[45] 62nd Division.
[CHAPTER IX]
Cambrai and After (II):
November 23rd to December 31st, 1917
The conditions under which the attack was continued were difficult in the extreme. From the 23rd of November onward the enemy artillery fire increased enormously, while the ground appeared to be powdered with machine-guns skilfully and tenaciously fought. The troops of the 36th Division were weary. Even such battalions as had not already been in action were suffering from the long exposure to bad weather. And the weather was worsening. Hitherto it had been wet, but, for November, not cold, though the nights were trying enough for troops in fighting kit and with small shelter. Now it began to appear as though the rain would turn to snow. The most formidable difficulty of all was that of communications. The light railways, of which so much had been hoped, were useful certainly, but had not come up to expectation. The roads were bad beyond expression. The main communication of the 36th Division was the Hermies-Graincourt Road. Over the greater part of its length it was sunken, as were those from Hermies to Demicourt, and from Demicourt to Graincourt. Being sunken, it was impossible to widen these mere country lanes, nor was there anything approaching a sufficiency of metal to sustain the huge volume of traffic upon them. On the Hermies-Graincourt Road there were frequent serious blocks in the traffic during the early days, when a limber broke a pole or a cooker lost a wheel. Eventually the road itself ceased to be used at all, traffic proceeding on either side of the banks, and chalk being hastily tumbled into the holes which it speedily made.
The plans of the IV. Corps for November the 23rd were ambitious enough, yet more modest than those of the preceding day. On the right the 51st Division was to retake Fontaine, and secure the high ground east of Bourlon Wood. The 40th Division, which had relieved the 62nd, was to take Bourlon village. The 36th and 56th Divisions were to advance up the Canal and roll up the Hindenburg Support System.
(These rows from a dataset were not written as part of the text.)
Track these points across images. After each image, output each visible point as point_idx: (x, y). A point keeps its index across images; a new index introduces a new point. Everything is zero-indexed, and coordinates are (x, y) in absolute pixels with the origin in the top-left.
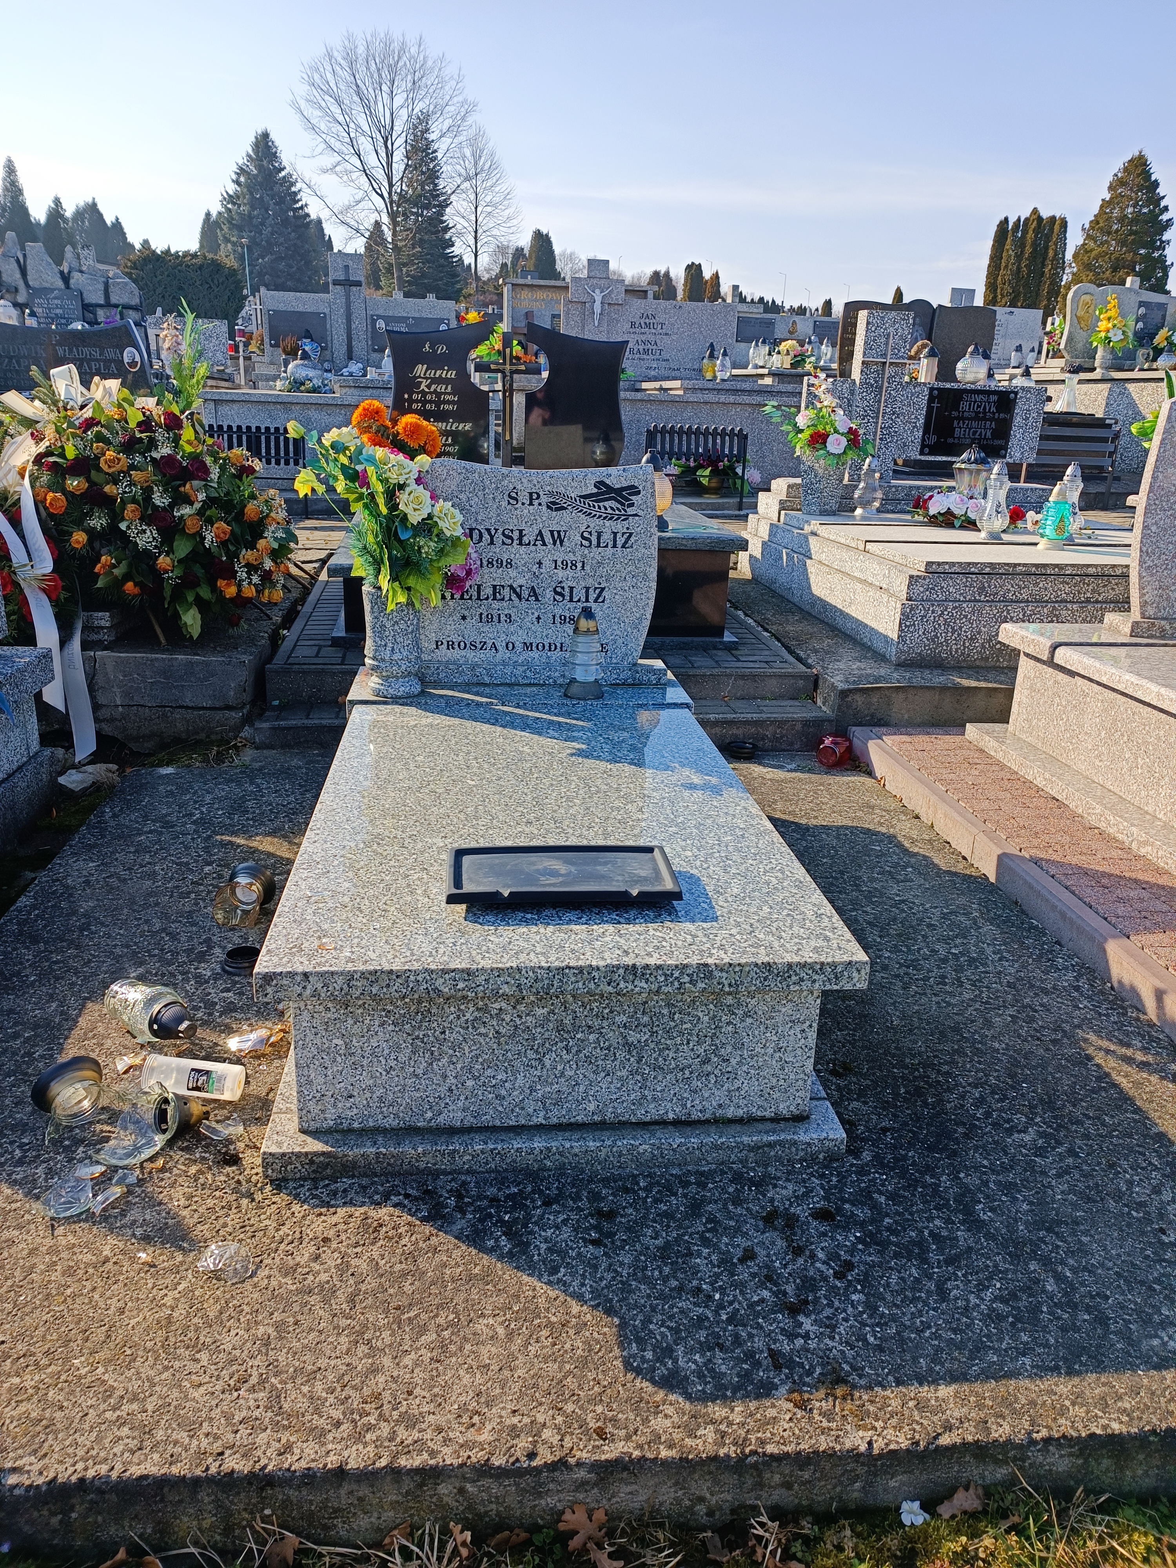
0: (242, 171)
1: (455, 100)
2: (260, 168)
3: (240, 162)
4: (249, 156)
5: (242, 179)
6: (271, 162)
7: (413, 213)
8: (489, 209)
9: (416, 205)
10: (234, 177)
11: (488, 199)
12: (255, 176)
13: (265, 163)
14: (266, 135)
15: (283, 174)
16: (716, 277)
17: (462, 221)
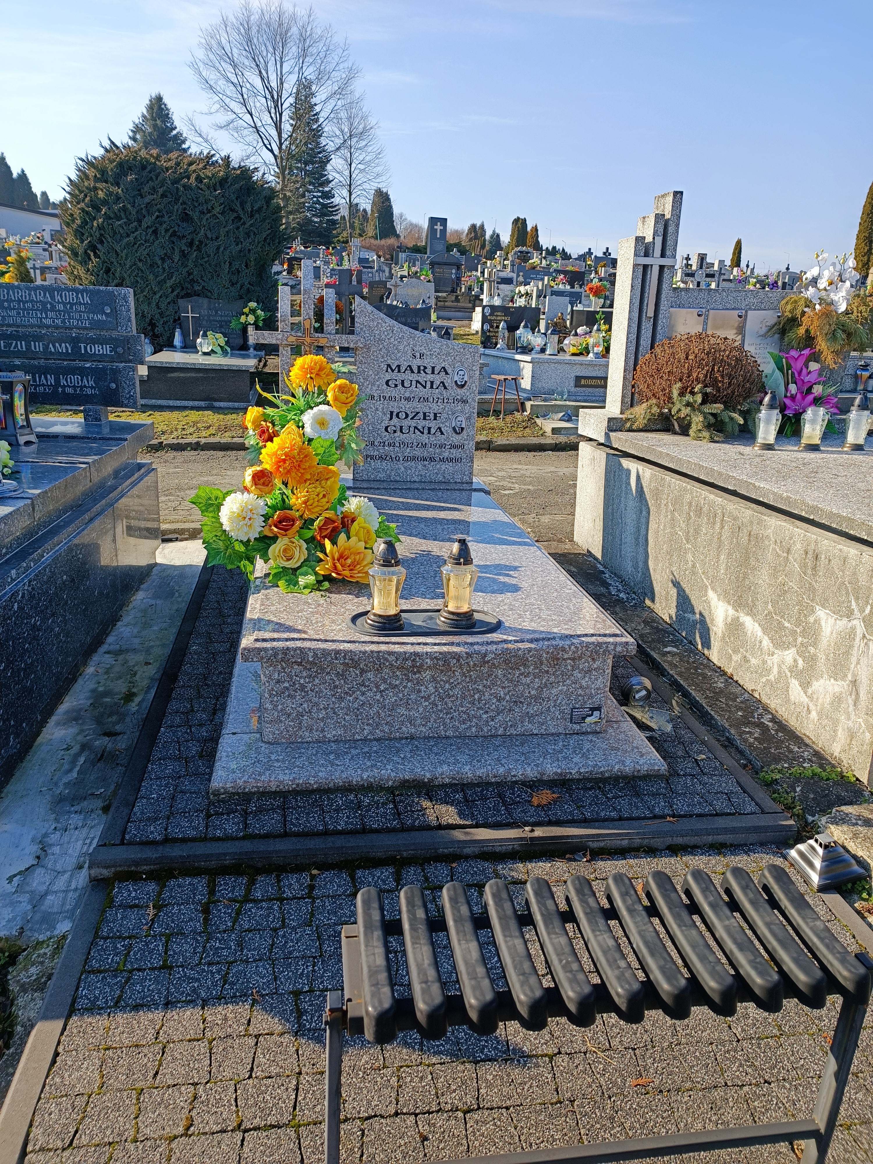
0: (137, 129)
1: (341, 66)
2: (155, 126)
3: (137, 122)
4: (144, 116)
5: (138, 137)
6: (164, 122)
7: (297, 168)
8: (361, 167)
9: (300, 161)
10: (131, 134)
11: (361, 158)
12: (150, 134)
13: (158, 122)
14: (159, 99)
15: (174, 132)
16: (536, 229)
17: (337, 176)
Tanks were to assist the attack of the 36th Division for the first time during the operations.
The advance of the 36th Division was again to bestride the Canal du Nord. The 107th Brigade was to attack on the east side, the 108th Brigade on the west. The former was to be supported by the 93rd Army Field Artillery Brigade and a Siege Battery; the latter by the Division's own Artillery Brigades. The sixteen tanks available were allotted to the 107th Brigade. General Withycombe held a conference of commanding officers and officers of the Tank Battalion at his headquarters near Graincourt. The attack was to have two phases: the first, the capture of the Hindenburg trenches: up to the Canal, of Round Trench and Lock 5; the second, an advance northward to Hobart Street from the Canal to the north corner of Quarry Wood, the northern and eastern skirts of which were to be held. To the first phase eleven tanks were allotted; to the second five, with any survivors of the first. An hour and a half was considered sufficient for the carrying through of the first phase; after which there was to be an hour's pause before the opening of the second.
West of the Canal the capture of Mœuvres was to coincide with the first phase. The second was to be the capture of the trench running westward from Lock 4 to the Hindenburg Support System. Zero for the first phase was fixed at 10-30 a.m., the earliest moment possible, seeing that General Withycombe had not been able to issue his orders till 8-30, owing to the difficulty in collecting the tank officers. One company commander in the 107th Brigade has informed the writer that he had less than fifteen minutes to assemble his men and explain the attack to his officers.
The task of the 15th Rifles was the rolling up of the Hindenburg Support System to the Canal, and on the success of that battalion the whole scheme of the 107th Brigade depended. It was nothing less than a calamity that of the two tanks that should have led the troops, one broke down, while the other turned off to the right and left them. As they went forward they met overwhelming machine-gun fire. One company made an advance of some hundred yards, while one of its platoons most gallantly rushed an enemy crater-post in the road running north from the factory. But the company was inadequately supported, being neither reinforced nor supplied with ammunition and rifle grenades, and, far from being able to improve its position, had eventually to abandon some of the ground won. The 8th Rifles, assisted by a tank, captured and consolidated Round Trench, also Lock 5, where a few prisoners were taken. A frontal attack upon the Hindenburg System was here out of the question, and these minor successes represented all the ground gained. It is doubtful whether more than two tanks out of the eleven ever crossed the Hindenburg Support System, the rest having either broken down or been put out of action by the German artillery fire, now very heavy. Without them, advance was all but impossible. It was the more unfortunate since the 40th Division had made a very fine attack and captured Bourlon, while the 51st again took Fontaine. Repeated and heavy counter-attacks drove the 40th from Bourlon, but the Germans could never penetrate the wood. The 51st were also driven out of Fontaine, and the line of the 40th was represented by a very dangerous salient.